Paris. Panik verspürt Malaika Mihambo keine - aber diese Schwierigkeiten beim Atmen. Sie hyperventiliert. Eine Messung ihrer Sauerstoffsättigung wird am späten Donnerstagabend ergeben, dass diese in keinem gefährlichen Bereich liegt. Das Gefühl, dass nicht ausreichend Sauerstoff ankommt, bleibt jedoch. Es liegt an der schlechten Gasaustauschkapazität, das weiß die 30-Jährige. Ihre Lunge ist auch zwei Monate nach ihrer Corona-Infektion im Anschluss an die Europameisterschaften in Rom noch in einem langwierigen Heilungsprozess.
Mihambos Verfassung wird beim olympischen Finale von Sprung zu Sprung schlechter
Weil die Oftersheimerin nach zehrenden sechs Finalsprüngen im Stade de France - in ihrem besten fliegt sie auf 6,98 Meter und landet damit hinter Olympiasiegerin und Hallenweltmeisterin Tara Davis-Woodhall aus den USA (7,10) auf Platz zwei - immer mehr an Energie verliert und schwächer wird, posiert sie zwar noch für die Fotografen und dreht eine Ehrenrunde, kommt aber in den Grenzbereich.
Dankbar nimmt sie einen Rollstuhl an. Ein dramatisches Bild, das Fragen aufwirft, als sie aus dem Stadion geschoben wird. Mit dem Abstand einiger Stunden sagt Mihambo: „Mir geht es besser.“ Die Strahlefrau aber ist sie nicht.

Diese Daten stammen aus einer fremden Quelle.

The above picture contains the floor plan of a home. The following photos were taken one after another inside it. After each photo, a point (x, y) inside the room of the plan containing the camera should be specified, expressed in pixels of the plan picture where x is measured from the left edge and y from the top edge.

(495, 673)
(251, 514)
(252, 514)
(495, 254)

Corona hat MIhambo heftig erwischt
Die immensen Belastungen schlauchen, obwohl die hundsgemeinen Hustenanfälle besser geworden sind. Und die Doppel-Weltmeisterin die Situation kennt, besser mit ihr umgehen kann. Weil sie Ähnliches in München 2022 erlebt hat.

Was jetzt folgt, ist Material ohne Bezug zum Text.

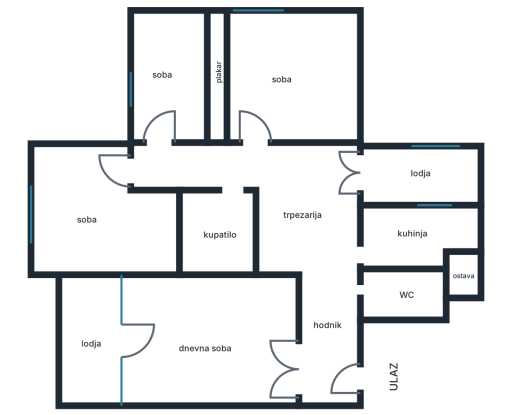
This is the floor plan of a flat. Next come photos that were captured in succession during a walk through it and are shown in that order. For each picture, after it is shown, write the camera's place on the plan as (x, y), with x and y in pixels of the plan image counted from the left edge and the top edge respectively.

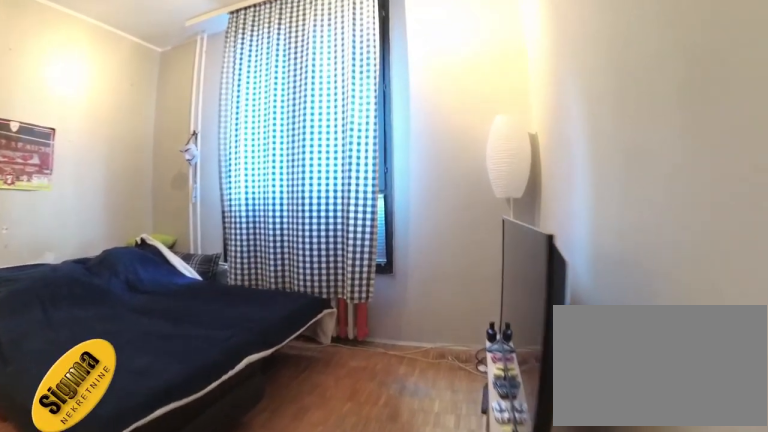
(128, 172)
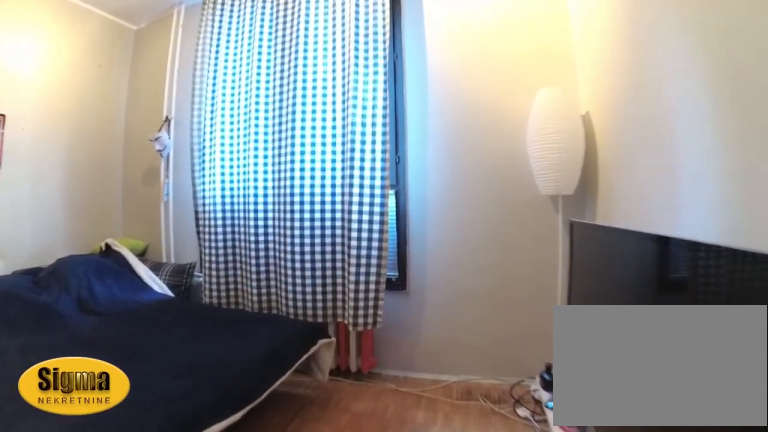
(110, 172)
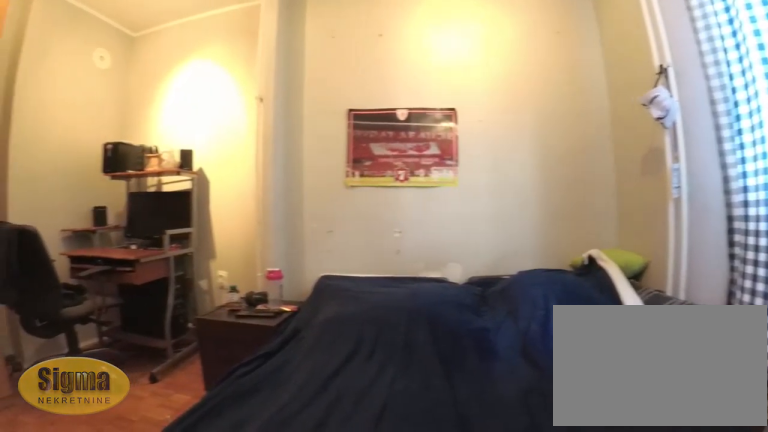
(59, 175)
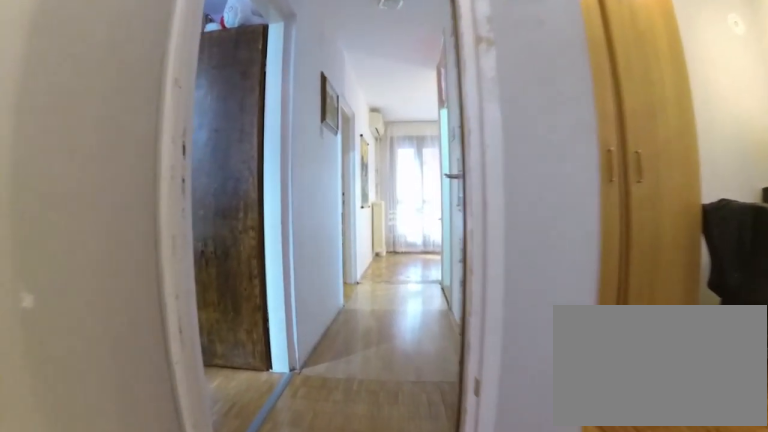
(66, 173)
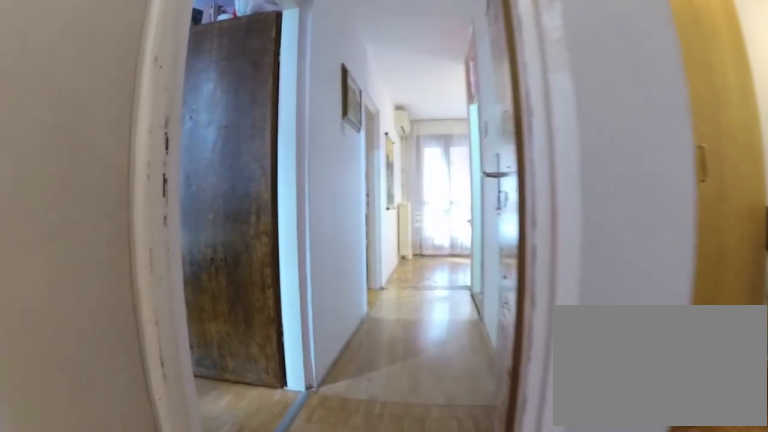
(74, 173)
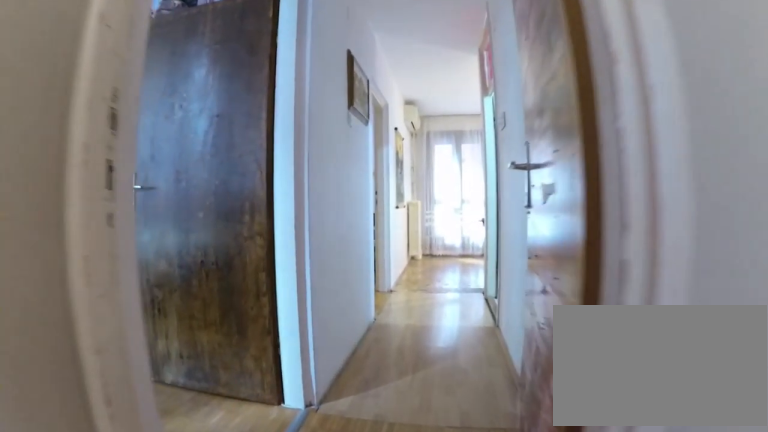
(81, 172)
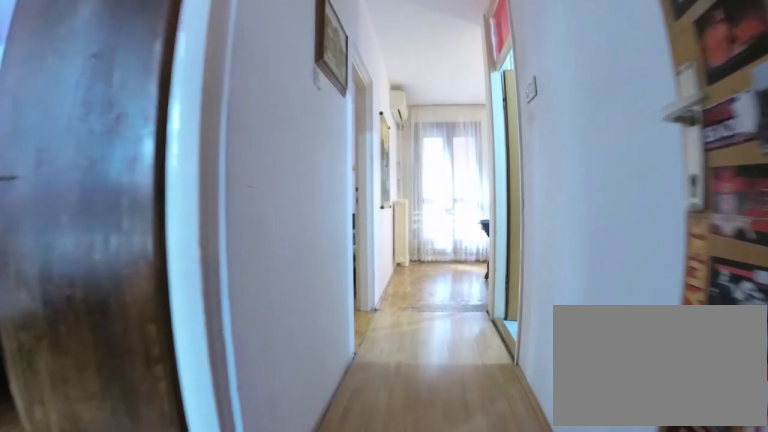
(102, 172)
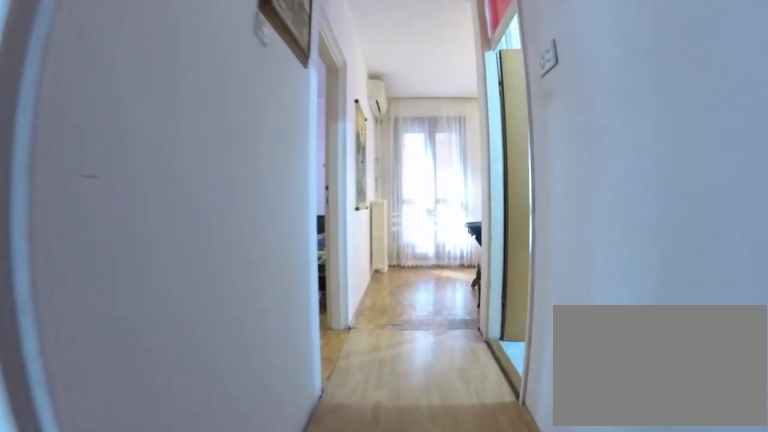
(116, 172)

„Diesmal hat mich Corona nochmal deutlich heftiger erwischt“, sagt Mihambo von der LG Kurpfalz und beschreibt, wie ihr Sprung um Sprung „die Körner“ schwinden. Umso höher zu bewerten ist, dass sie ihre technischen Fehler korrigiert und behebt. Die Folge: Sie schiebt sich noch an der US-Amerikanerin Jasmine Moore vorbei. „Dazu haben sehr viel Willensstärke und mentale Stärke gehört“, sagt Mihambo.

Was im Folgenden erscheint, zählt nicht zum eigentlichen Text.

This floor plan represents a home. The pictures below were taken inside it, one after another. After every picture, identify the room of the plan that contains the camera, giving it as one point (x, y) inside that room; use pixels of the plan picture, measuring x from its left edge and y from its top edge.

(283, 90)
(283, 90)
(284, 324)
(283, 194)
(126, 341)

Mihambos Trainingsplan musste nach der Corona-Infektion angepasst werden
Dieser immerwährende Alltags-Kampf schon auf dem Weg nach Paris, mit unruhigen Nächten und gesundheitlichen Einschränkungen, stört nicht nur ihre Trainingsroutinen, er schlägt auch aufs Gemüt, macht psychisch mürbe. „Trotzdem habe ich immer geglaubt, dass ich es schaffe, mich nicht hängengelassen und bin stark geblieben“, sagt die dreimalige Sportlerin des Jahres.
Mihambos Trainer, Ulli Knapp, hat die Planungen für Paris angepasst. Notgedrungen. Er skizziert, wie sie nach Rom einen grundlegenden Aufbau geplant hatten. „Aber das gesamte Fundament ist im Grunde weggefallen. Das heißt, wir haben ein sehr bröckeliges Haus gebaut, das schon nach der Qualifikation ein bisschen gewackelt hat.“ Der Coach beobachtet den Energieverlust seiner Athletin und kann ihr doch nicht helfen. Das schmerzt.
Weitspringerin Malaika Mihambo hat bei den Olympischen Spielen "Silber gewonnen" - und es strahlt golden
Mit Stolz sagt Knapp: „Mali hat sich in unvorstellbarer Manier durch den Wettkampf gekämpft. Für mich ist sie die Siegerin - und Olympiasiegerin ist sie ja schon geworden.“ Obendrein sei sie ein Vorbild in einer Gesellschaft, in der sich manche schon wegen Nasenblutens krankschreiben lassen würden.
Mihambo ist vor 70 000 Zuschauern am Donnerstagabend zwar geschlagen worden, verspürt aber Dankbarkeit und Stolz, es so weit geschafft zu haben. „Es gibt nicht viele Sportler, die mit so einer Vorgeschichte und diesem Handicap mit einer Silbermedaille vom Feld gehen. Daher habe ich Silber gewonnen - und für mich strahlt es auch sehr golden.“ Nach diesem Satz lächelt sie wenigstens zart.